Hypoxia-reoxygenation induces loss of endothelial barrier function and oedema formation, which presents a major impediment for recovery of the organ. The integrity of the endothelial barrier is highly dependent on its contractile machinery and actin dynamics, which are precisely regulated by
Rho GTPases. Perturbed activities of these
Rho-GTPases under
hypoxia-reoxygenation lead to derangement of the actin cytoskeleton and therefore may affect the integrity of the endothelial barrier. The aim of the present study was to analyse the role of these
GTPases in regulating endothelial barrier function during
hypoxia-reoxygenation in cultured porcine aortic endothelial cells and isolated perfused rat hearts.

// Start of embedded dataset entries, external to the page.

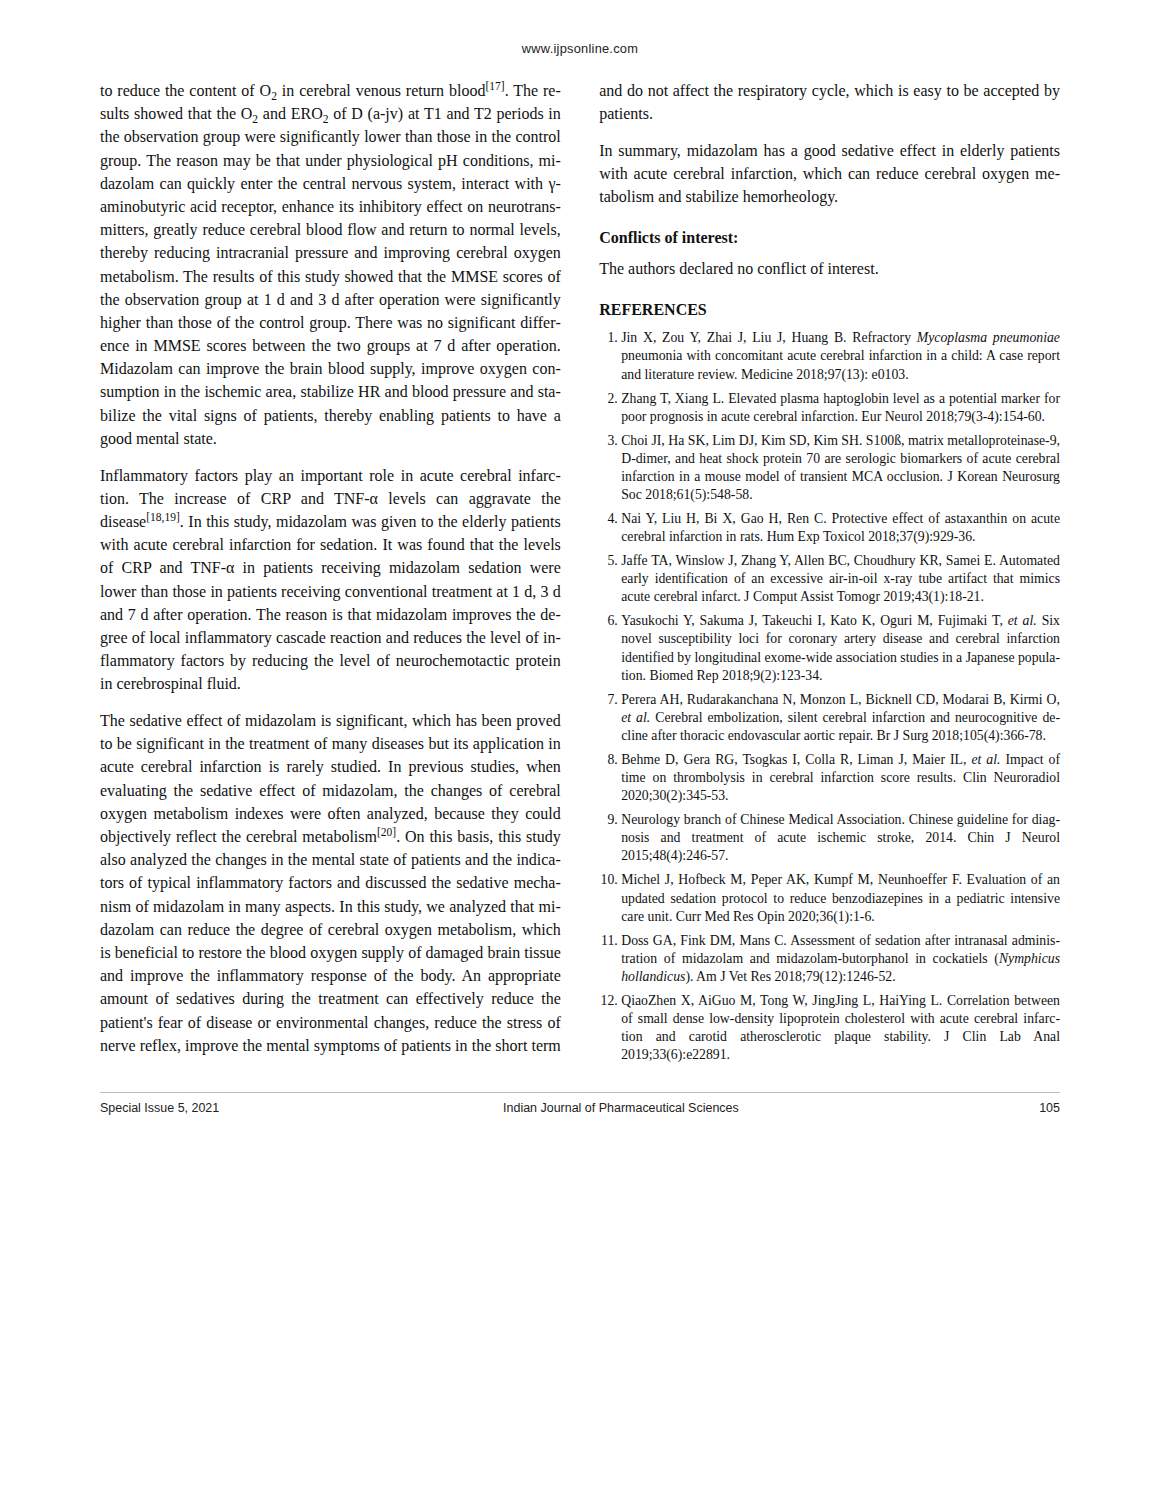www.ijpsonline.com
to reduce the content of O2 in cerebral venous return blood[17]. The results showed that the O2 and ERO2 of D (a-jv) at T1 and T2 periods in the observation group were significantly lower than those in the control group. The reason may be that under physiological pH conditions, midazolam can quickly enter the central nervous system, interact with γ-aminobutyric acid receptor, enhance its inhibitory effect on neurotransmitters, greatly reduce cerebral blood flow and return to normal levels, thereby reducing intracranial pressure and improving cerebral oxygen metabolism. The results of this study showed that the MMSE scores of the observation group at 1 d and 3 d after operation were significantly higher than those of the control group. There was no significant difference in MMSE scores between the two groups at 7 d after operation. Midazolam can improve the brain blood supply, improve oxygen consumption in the ischemic area, stabilize HR and blood pressure and stabilize the vital signs of patients, thereby enabling patients to have a good mental state.
Inflammatory factors play an important role in acute cerebral infarction. The increase of CRP and TNF-α levels can aggravate the disease[18,19]. In this study, midazolam was given to the elderly patients with acute cerebral infarction for sedation. It was found that the levels of CRP and TNF-α in patients receiving midazolam sedation were lower than those in patients receiving conventional treatment at 1 d, 3 d and 7 d after operation. The reason is that midazolam improves the degree of local inflammatory cascade reaction and reduces the level of inflammatory factors by reducing the level of neurochemotactic protein in cerebrospinal fluid.
The sedative effect of midazolam is significant, which has been proved to be significant in the treatment of many diseases but its application in acute cerebral infarction is rarely studied. In previous studies, when evaluating the sedative effect of midazolam, the changes of cerebral oxygen metabolism indexes were often analyzed, because they could objectively reflect the cerebral metabolism[20]. On this basis, this study also analyzed the changes in the mental state of patients and the indicators of typical inflammatory factors and discussed the sedative mechanism of midazolam in many aspects. In this study, we analyzed that midazolam can reduce the degree of cerebral oxygen metabolism, which is beneficial to restore the blood oxygen supply of damaged brain tissue and improve the inflammatory response of the body. An appropriate amount of sedatives during the treatment can effectively reduce the patient's fear of disease or environmental changes, reduce the stress of nerve reflex, improve the mental symptoms of patients in the short term and do not affect the respiratory cycle, which is easy to be accepted by patients.
In summary, midazolam has a good sedative effect in elderly patients with acute cerebral infarction, which can reduce cerebral oxygen metabolism and stabilize hemorheology.
Conflicts of interest:
The authors declared no conflict of interest.
REFERENCES
Jin X, Zou Y, Zhai J, Liu J, Huang B. Refractory Mycoplasma pneumoniae pneumonia with concomitant acute cerebral infarction in a child: A case report and literature review. Medicine 2018;97(13): e0103.
Zhang T, Xiang L. Elevated plasma haptoglobin level as a potential marker for poor prognosis in acute cerebral infarction. Eur Neurol 2018;79(3-4):154-60.
Choi JI, Ha SK, Lim DJ, Kim SD, Kim SH. S100ß, matrix metalloproteinase-9, D-dimer, and heat shock protein 70 are serologic biomarkers of acute cerebral infarction in a mouse model of transient MCA occlusion. J Korean Neurosurg Soc 2018;61(5):548-58.
Nai Y, Liu H, Bi X, Gao H, Ren C. Protective effect of astaxanthin on acute cerebral infarction in rats. Hum Exp Toxicol 2018;37(9):929-36.
Jaffe TA, Winslow J, Zhang Y, Allen BC, Choudhury KR, Samei E. Automated early identification of an excessive air-in-oil x-ray tube artifact that mimics acute cerebral infarct. J Comput Assist Tomogr 2019;43(1):18-21.
Yasukochi Y, Sakuma J, Takeuchi I, Kato K, Oguri M, Fujimaki T, et al. Six novel susceptibility loci for coronary artery disease and cerebral infarction identified by longitudinal exome-wide association studies in a Japanese population. Biomed Rep 2018;9(2):123-34.
Perera AH, Rudarakanchana N, Monzon L, Bicknell CD, Modarai B, Kirmi O, et al. Cerebral embolization, silent cerebral infarction and neurocognitive decline after thoracic endovascular aortic repair. Br J Surg 2018;105(4):366-78.
Behme D, Gera RG, Tsogkas I, Colla R, Liman J, Maier IL, et al. Impact of time on thrombolysis in cerebral infarction score results. Clin Neuroradiol 2020;30(2):345-53.
Neurology branch of Chinese Medical Association. Chinese guideline for diagnosis and treatment of acute ischemic stroke, 2014. Chin J Neurol 2015;48(4):246-57.
Michel J, Hofbeck M, Peper AK, Kumpf M, Neunhoeffer F. Evaluation of an updated sedation protocol to reduce benzodiazepines in a pediatric intensive care unit. Curr Med Res Opin 2020;36(1):1-6.
Doss GA, Fink DM, Mans C. Assessment of sedation after intranasal administration of midazolam and midazolam-butorphanol in cockatiels (Nymphicus hollandicus). Am J Vet Res 2018;79(12):1246-52.
QiaoZhen X, AiGuo M, Tong W, JingJing L, HaiYing L. Correlation between of small dense low-density lipoprotein cholesterol with acute cerebral infarction and carotid atherosclerotic plaque stability. J Clin Lab Anal 2019;33(6):e22891.
Special Issue 5, 2021
Indian Journal of Pharmaceutical Sciences
105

Hypoxia-reoxygenation induced an increase in
albumin permeability of endothelial monolayers accompanied by an activation of the endothelial contractile machinery, derangement of the actin cytoskeleton and loss of
VE-cadherin from cellular junctions. Inhibition of contractile activation with
ML-7 partially protected against
hypoxia-reoxygenation-induced hyperpermeability. Likewise, reoxygenation caused an increase in RhoA and a reduction in Rac1 activity accompanied by enhanced stress fibre formation and loss of peripheral actin. Inhibition of RhoA/
rho kinase (Rock) signalling with RhoA or Rock inhibitors led to a complete depolymerisation and derangement of the actin cytoskeleton and worsened
hypoxia-reoxygenation-induced hyperpermeability. Activation of Rac1 using a cAMP analogue, 8-CPT-O-Me-cAMP, which specifically activates
Epac/Rap1 signalling, restored peripheral localisation of actin and
VE-cadherin at cellular junctions and abrogated reoxygenation-induced hyperpermeability. Similar results were reproduced in isolated saline-perfused rat hearts. These data show that activation of Rac1 but not the inhibition of RhoA preserves endothelial integrity against reoxygenation-induced loss of barrier function.